O indígena define a mobilização como um instrumento para a conservação da biodiversidade e dos direitos dos diferentes povos da Amazônia.
“É por nós, ribeirinhos, agricultores familiares, pescadores e pela conservação de nossa fauna e flora, de nossos peixes e de lugares sagrados. Este patrimônio está sendo impactado…Chega de atropelo aos nossos direitos na Constituição e no artigo 169 da Organização Internacional do Trabalho (OIT). Nós somos guardiões de nosso planeta e não somos respeitados”.
Josafá citou os impactos já visibilizados pelo empreendimento hidrelétrico de Belo Monte, no município paraense de Altamira. “Aumentaram o número de assaltos, estupros, as portas do comércio fecharam e o desemprego aumentou. Estão também quebrando nossos costumes”.

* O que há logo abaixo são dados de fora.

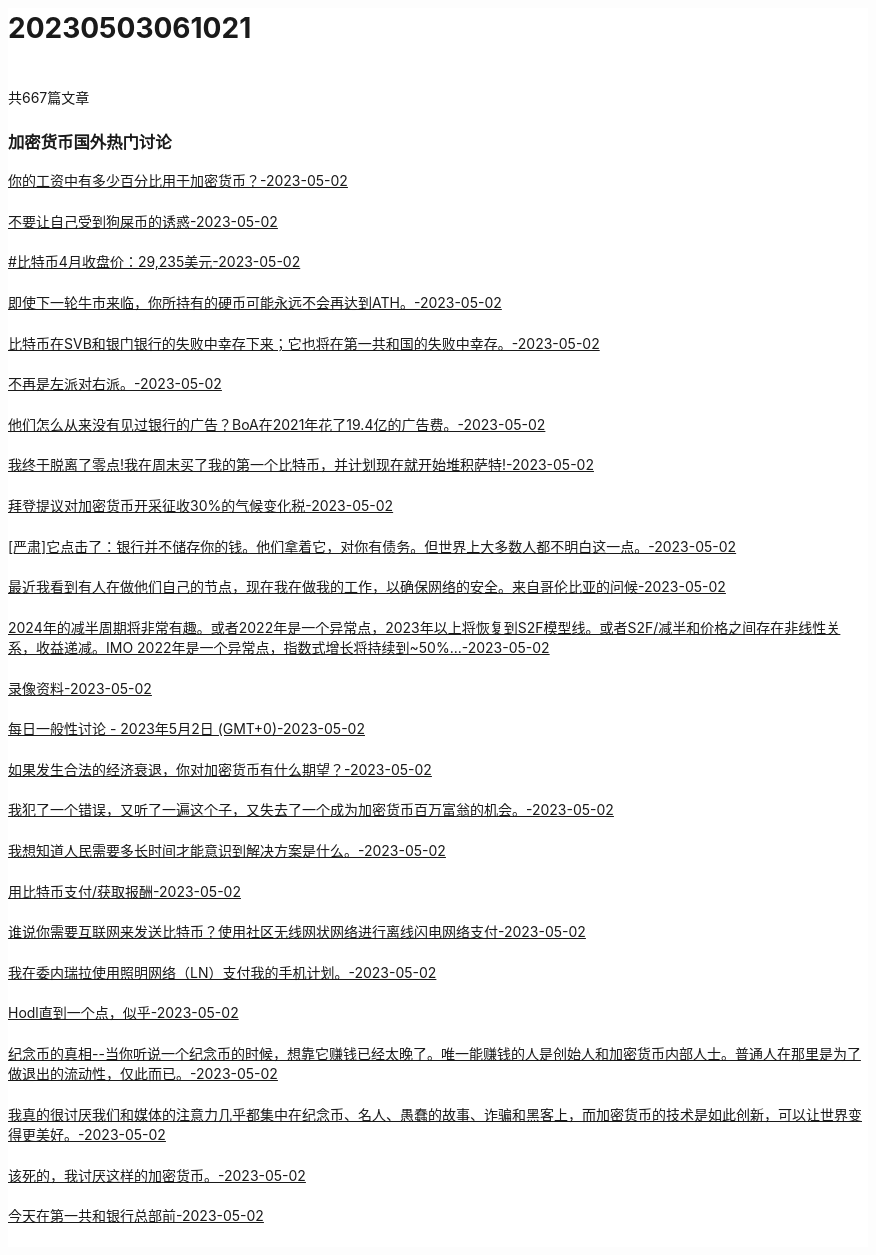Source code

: <h1>20230503061021</h1><br/>共667篇文章


###  加密货币国外热门讨论

<a target=_blank rel=nofollow href="https://www.reddit.com/r/CryptoCurrency/comments/1356am4/what_percentage_of_your_paycheck_goes_towards/" >你的工资中有多少百分比用于加密货币？-2023-05-02</a><br/><br/><a target=_blank rel=nofollow href="https://www.reddit.com/r/CryptoCurrency/comments/135jp9d/do_not_let_yourself_be_tempted_by_shitcoins/" >不要让自己受到狗屎币的诱惑-2023-05-02</a><br/><br/><a target=_blank rel=nofollow href="https://twitter.com/100trillionUSD/status/1653361563657547776" >#比特币4月收盘价：29,235美元-2023-05-02</a><br/><br/><a target=_blank rel=nofollow href="https://www.reddit.com/r/CryptoCurrency/comments/135lt5y/even_when_next_bull_run_comes_coins_that_you_hold/" >即使下一轮牛市来临，你所持有的硬币可能永远不会再达到ATH。-2023-05-02</a><br/><br/><a target=_blank rel=nofollow href="https://www.forbes.com/sites/digital-assets/2023/05/02/bitcoin-survived-svb-and-silvergate-bank-fails-it-will-survive-first-republics-too/" >比特币在SVB和银门银行的失败中幸存下来；它也将在第一共和国的失败中幸存。-2023-05-02</a><br/><br/><a target=_blank rel=nofollow href="https://old.reddit.com/r/Bitcoin/comments/135nmqh/not_left_vs_right_anymore/" >不再是左派对右派。-2023-05-02</a><br/><br/><a target=_blank rel=nofollow href="https://old.reddit.com/r/Bitcoin/comments/135ktpm/how_have_they_never_seen_an_advertisement_from_a/" >他们怎么从来没有见过银行的广告？BoA在2021年花了19.4亿的广告费。-2023-05-02</a><br/><br/><a target=_blank rel=nofollow href="https://www.reddit.com/r/Bitcoin/comments/135ium7/im_finally_off_zero_i_bought_my_first_bitcoin/" >我终于脱离了零点!我在周末买了我的第一个比特币，并计划现在就开始堆积萨特!-2023-05-02</a><br/><br/><a target=_blank rel=nofollow href="https://news.yahoo.com/biden-proposes-30-climate-change-tax-on-cryptocurrency-mining-120033242.html" >拜登提议对加密货币开采征收30%的气候变化税-2023-05-02</a><br/><br/><a target=_blank rel=nofollow href="https://www.reddit.com/r/CryptoCurrency/comments/135fvok/serious_it_clicked_banks_dont_store_your_money/" >[严肃]它点击了：银行并不储存你的钱。他们拿着它，对你有债务。但世界上大多数人都不明白这一点。-2023-05-02</a><br/><br/><a target=_blank rel=nofollow href="https://old.reddit.com/r/Bitcoin/comments/1354bix/recently_i_saw_people_doing_their_own_nodes_now/" >最近我看到有人在做他们自己的节点，现在我在做我的工作，以确保网络的安全。来自哥伦比亚的问候-2023-05-02</a><br/><br/><a target=_blank rel=nofollow href="https://twitter.com/100trillionUSD/status/1651577950708310019" >2024年的减半周期将非常有趣。或者2022年是一个异常点，2023年以上将恢复到S2F模型线。或者S2F/减半和价格之间存在非线性关系，收益递减。IMO 2022年是一个异常点，指数式增长将持续到~50%...-2023-05-02</a><br/><br/><a target=_blank rel=nofollow href="https://old.reddit.com/r/Bitcoin/comments/13593uo/video_credit/" >录像资料-2023-05-02</a><br/><br/><a target=_blank rel=nofollow href="https://www.reddit.com/r/CryptoCurrency/comments/1355lha/daily_general_discussion_may_2_2023_gmt0/" >每日一般性讨论 - 2023年5月2日 (GMT+0)-2023-05-02</a><br/><br/><a target=_blank rel=nofollow href="https://www.reddit.com/r/CryptoCurrency/comments/1353soj/what_are_your_crypto_expectations_if_a_legit/" >如果发生合法的经济衰退，你对加密货币有什么期望？-2023-05-02</a><br/><br/><a target=_blank rel=nofollow href="https://www.reddit.com/r/CryptoCurrency/comments/134x6mc/i_made_the_mistake_of_listening_to_this_sub_again/" >我犯了一个错误，又听了一遍这个子，又失去了一个成为加密货币百万富翁的机会。-2023-05-02</a><br/><br/><a target=_blank rel=nofollow href="https://old.reddit.com/r/Bitcoin/comments/135asna/i_wonder_how_long_it_takes_for_the_people_to/" >我想知道人民需要多长时间才能意识到解决方案是什么。-2023-05-02</a><br/><br/><a target=_blank rel=nofollow href="https://old.reddit.com/r/Bitcoin/comments/134rdck/paying_getting_paid_in_bitcoin/" >用比特币支付/获取报酬-2023-05-02</a><br/><br/><a target=_blank rel=nofollow href="https://arxiv.org/abs/2304.14559" >谁说你需要互联网来发送比特币？使用社区无线网状网络进行离线闪电网络支付-2023-05-02</a><br/><br/><a target=_blank rel=nofollow href="https://www.reddit.com/r/Bitcoin/comments/134p67l/i_paid_my_cell_phone_plan_using_the_lighting/" >我在委内瑞拉使用照明网络（LN）支付我的手机计划。-2023-05-02</a><br/><br/><a target=_blank rel=nofollow href="https://old.reddit.com/r/Bitcoin/comments/134r1yr/hodl_until_a_point_it_seems/" >Hodl直到一个点，似乎-2023-05-02</a><br/><br/><a target=_blank rel=nofollow href="https://www.reddit.com/r/CryptoCurrency/comments/13513we/the_truth_about_meme_coins_by_the_time_you_hear/" >纪念币的真相--当你听说一个纪念币的时候，想靠它赚钱已经太晚了。唯一能赚钱的人是创始人和加密货币内部人士。普通人在那里是为了做退出的流动性，仅此而已。-2023-05-02</a><br/><br/><a target=_blank rel=nofollow href="https://www.reddit.com/r/CryptoCurrency/comments/134z8nw/i_really_hate_that_almost_all_our_and_the_medias/" >我真的很讨厌我们和媒体的注意力几乎都集中在纪念币、名人、愚蠢的故事、诈骗和黑客上，而加密货币的技术是如此创新，可以让世界变得更美好。-2023-05-02</a><br/><br/><a target=_blank rel=nofollow href="https://www.reddit.com/r/CryptoCurrency/comments/1352z18/goddamnit_i_hate_this_about_crypto/" >该死的，我讨厌这样的加密货币。-2023-05-02</a><br/><br/><a target=_blank rel=nofollow href="https://old.reddit.com/r/Bitcoin/comments/135332a/today_in_front_of_first_republic_bank_hq/" >今天在第一共和银行总部前-2023-05-02</a><br/><br/>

O indígena Darlisson Peixoto Apiaká, da região da Bacia do Teles Pires, em Mato Grosso, citou a experiência de já ter iniciado a operação da UHC Teles Pires a 180 quilômetros da aldeia e a de São Manoel, há pouco mais de 100 quilômetros. “O nível do rio está cada vez mais baixo, o que diminui a nossa fonte de alimentação que são os peixes e aumenta cada vez mais a quantidade de brancos dentro de nossas aldeias. Com a aliança com os outros povos e atingidos poderemos ter mais força para enfrentar essa pressão. Sem consulta, sem respeito a nossos direitos, como será a vida de nossas crianças e idosos daqui dez anos? Estas usinas, nem sequer levam energia para nossas aldeias, mas para grandes fábricas, como de alumínio”.